=== Kutipan Pilihan ===
Saya putuskan merawat Rei dengan pendekatan alami untuk mengeluarkan dahak dan meningkatkan kekebalan tubuhnya, misalnya penguapan ruangan (dengan herbal dan rempah seperti cengkeh, kayu manis, daun mint, daun oregano), memperbanyak ASI, memberikan bawang putih sebagai antibiotik alami dan makanan bergizi kaya Vit C, serta menjemur Rei di bawah matahari pagi.
=== Daftar yang Ditampilkan ===
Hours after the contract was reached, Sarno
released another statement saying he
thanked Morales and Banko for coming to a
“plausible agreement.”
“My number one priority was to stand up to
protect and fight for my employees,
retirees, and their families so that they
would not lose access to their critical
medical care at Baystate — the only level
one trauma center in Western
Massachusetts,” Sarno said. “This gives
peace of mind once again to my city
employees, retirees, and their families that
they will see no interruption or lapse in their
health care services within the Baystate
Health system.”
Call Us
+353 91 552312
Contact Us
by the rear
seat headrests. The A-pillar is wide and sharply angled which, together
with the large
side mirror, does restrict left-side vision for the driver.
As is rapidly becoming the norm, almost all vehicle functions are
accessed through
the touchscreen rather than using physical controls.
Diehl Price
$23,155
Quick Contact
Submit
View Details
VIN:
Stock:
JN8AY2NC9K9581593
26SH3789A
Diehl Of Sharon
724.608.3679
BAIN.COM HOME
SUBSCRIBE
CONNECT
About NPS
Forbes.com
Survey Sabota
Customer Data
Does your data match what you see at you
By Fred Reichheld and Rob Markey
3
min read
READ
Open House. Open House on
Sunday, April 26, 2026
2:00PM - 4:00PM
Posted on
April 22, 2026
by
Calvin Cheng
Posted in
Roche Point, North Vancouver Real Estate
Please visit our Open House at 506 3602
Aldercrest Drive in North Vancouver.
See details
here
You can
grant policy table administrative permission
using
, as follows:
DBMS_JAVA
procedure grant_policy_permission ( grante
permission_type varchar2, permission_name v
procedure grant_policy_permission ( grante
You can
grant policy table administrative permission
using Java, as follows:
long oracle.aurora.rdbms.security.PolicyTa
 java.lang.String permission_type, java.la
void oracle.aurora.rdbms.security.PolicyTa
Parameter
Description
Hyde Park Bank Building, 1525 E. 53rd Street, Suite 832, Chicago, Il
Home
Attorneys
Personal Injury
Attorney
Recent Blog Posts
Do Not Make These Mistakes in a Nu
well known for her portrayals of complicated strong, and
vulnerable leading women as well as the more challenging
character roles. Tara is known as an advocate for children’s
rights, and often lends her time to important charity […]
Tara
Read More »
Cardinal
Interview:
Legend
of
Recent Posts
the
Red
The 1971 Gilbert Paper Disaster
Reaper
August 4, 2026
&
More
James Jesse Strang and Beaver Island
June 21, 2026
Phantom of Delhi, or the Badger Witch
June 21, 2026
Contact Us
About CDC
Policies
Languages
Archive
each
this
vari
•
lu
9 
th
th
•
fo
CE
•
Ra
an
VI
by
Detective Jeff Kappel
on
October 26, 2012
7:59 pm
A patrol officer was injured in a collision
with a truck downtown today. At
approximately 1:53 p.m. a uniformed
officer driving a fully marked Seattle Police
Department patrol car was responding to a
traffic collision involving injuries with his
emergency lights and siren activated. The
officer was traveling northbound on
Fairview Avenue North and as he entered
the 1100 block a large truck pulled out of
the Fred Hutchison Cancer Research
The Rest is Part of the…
===
_Tugas Latihan_
1. Sebutkan semua herbal dan rempah yang dicantumkan dalam kutipan tentang perawatan alami Rei sebagai bahan penguapan ruangan.
2. Menurut kutipan tentang perawatan alami Rei, bahan apa yang diberikan sebagai antibiotik alami?
3. Lanjutkan kutipan tentang perawatan alami Rei mulai dari kalimat terakhirnya.

_Kunci Jawaban_
1. Cengkeh, kayu manis, daun mint, dan daun oregano.

2. Bawang putih.

3.
Dua minggu berlalu dan Rei belum sembuh juga *sesuatu yang aneh, karena kalau ini virus influenza, pasti virus-virus itu sudah letoy*. Batuk pileknya semakin parah di malam dan pagi hari, mereda di siang dan sore hari. Wajah Rei memerah, air matanya menetes, ingusnya meler, batuknya berdahak dan nafasnya grok-grok.  Rasanya ingin menangis melihatnya susah tidur semalaman, apalagi melihat minat makannya menurun. Sakitnya adalah sakitku. Untunglah, tiba-tiba saya tersadar dan curiga batpil ini disebabkan oleh alergi. Jelas kalau begini, home treatment tidak cukup. Saya butuh ahlinya.

Akhirnya pertahanan sayapun runtuh. Saya putuskan membawa Rei dokter spesialis anak (DSA) langganan, yang meng-iya-kan kecurigaan saya dan mengindikasikan bahwa debu atau udara malam yang dingin adalah penyebabnya. Tetapi setelah membaca artikel ini, saya sendiri lebih mencurigai penyebabnya adalah TAHU (toffu) yang dimakan oleh Rei sebelum dia sakit.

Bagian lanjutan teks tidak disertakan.